■ AUFGABEN UND PROBLEME:
A. Wie lautet der Satz „Eine solche Position bringt zweifelsfrei lautstarken Protest von kirgisischen Nationalisten ein.“ aus dem Text über Kirgistan auf Englisch?
B. Schreiben Sie aus dem Text über Kirgistan alles von „Damit stellt sich“ bis hinunter zu „und Telefone ein?“ unverändert ab.

■ ZU PRÜFENDER TEXT:
────────

Kirgistan ist eines der Länder deren eigenständige Existenz unter volkswirtschaftlichen Gesichtspunkten derzeit getrost als Treppenwitz der Geschichte bezeichnet werden kann. Eine solche Position bringt zweifelsfrei lautstarken Protest von kirgisischen Nationalisten ein. Bislang hat mir jedoch noch niemand der diesbezüglich Befragten schlüssig erklären können, wie das Land ohne nennenswerte Rohstoffvorkommen, ohne industrielle Basis sowie ohne eine auch nur durchschnittlich hohe Qualifikation der arbeitsfähigen Bevölkerung in Konkurrenz zu anderen Volkswirtschaften derzeit und in absehbarer Zukunft in der Lage sein soll, auch nur die bestehende technische und soziale Infrastruktur aufrecht zu erhalten. Von einem notwendigen Ausbau sowohl der harten als auch weichen Infrastruktur sowie der industriellen Basis ganz zu schweigen.
Damit stellt sich die Frage: Wie kann und soll die Eigenständigkeit eines Staates gewährleistet werden, wenn die Höhe des von den Staatbürgern produzierten Inlandsproduktes nicht ausreicht, um den aus der Zeit der Sowjetunion geerbten Bestand an Krankenhäusern, Schulen, Straßen, Wasser- und Energieversorgung zu erhalten? Oder anders gefragt: Gegen welche in Kirgistan produzierten Waren und Dienstleistungen tauscht das Land heute und in Zukunft Kühlschränke, Fahrzeuge, Medikamente, Computer und Telefone ein?

────────

■ EINGABEDATEN:

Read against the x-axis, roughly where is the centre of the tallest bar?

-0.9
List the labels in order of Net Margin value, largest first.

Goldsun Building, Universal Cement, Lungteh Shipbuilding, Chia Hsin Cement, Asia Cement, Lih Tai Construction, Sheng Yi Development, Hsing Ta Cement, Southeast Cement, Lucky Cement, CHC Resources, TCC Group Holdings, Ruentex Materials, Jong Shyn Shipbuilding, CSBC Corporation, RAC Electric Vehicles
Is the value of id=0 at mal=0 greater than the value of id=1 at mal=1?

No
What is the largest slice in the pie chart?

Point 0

────────

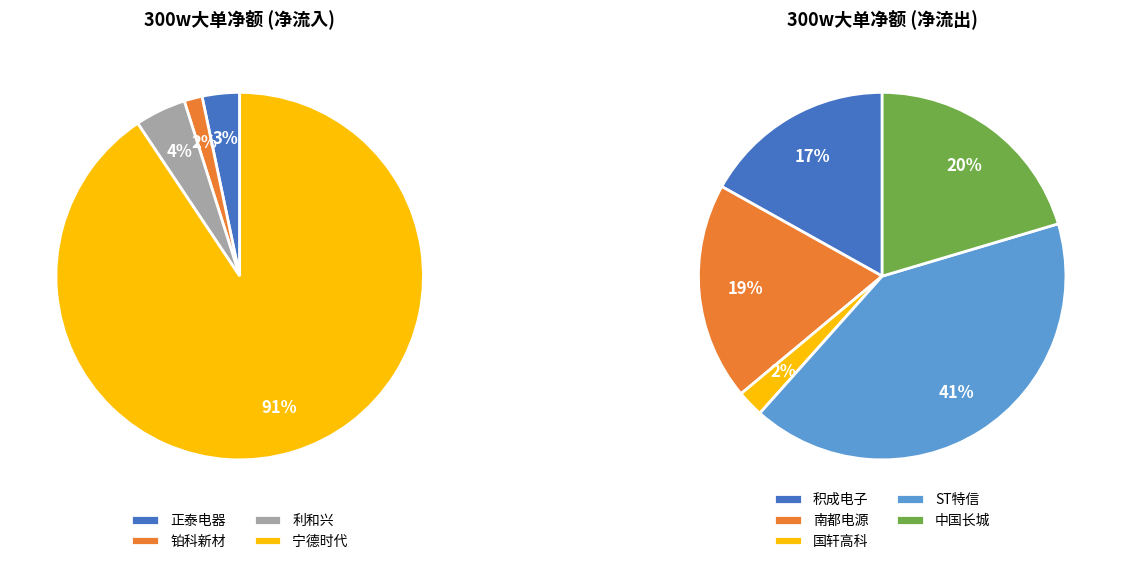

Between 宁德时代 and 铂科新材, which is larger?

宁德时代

────────

■ ANTWORTEN NACH NUMMER:
A. Such a position undoubtedly draws loud protest from Kyrgyz nationalists.

B.
Damit stellt sich die Frage: Wie kann und soll die Eigenständigkeit eines Staates gewährleistet werden, wenn die Höhe des von den Staatbürgern produzierten Inlandsproduktes nicht ausreicht, um den aus der Zeit der Sowjetunion geerbten Bestand an Krankenhäusern, Schulen, Straßen, Wasser- und Energieversorgung zu erhalten? Oder anders gefragt: Gegen welche in Kirgistan produzierten Waren und Dienstleistungen tauscht das Land heute und in Zukunft Kühlschränke, Fahrzeuge, Medikamente, Computer und Telefone ein?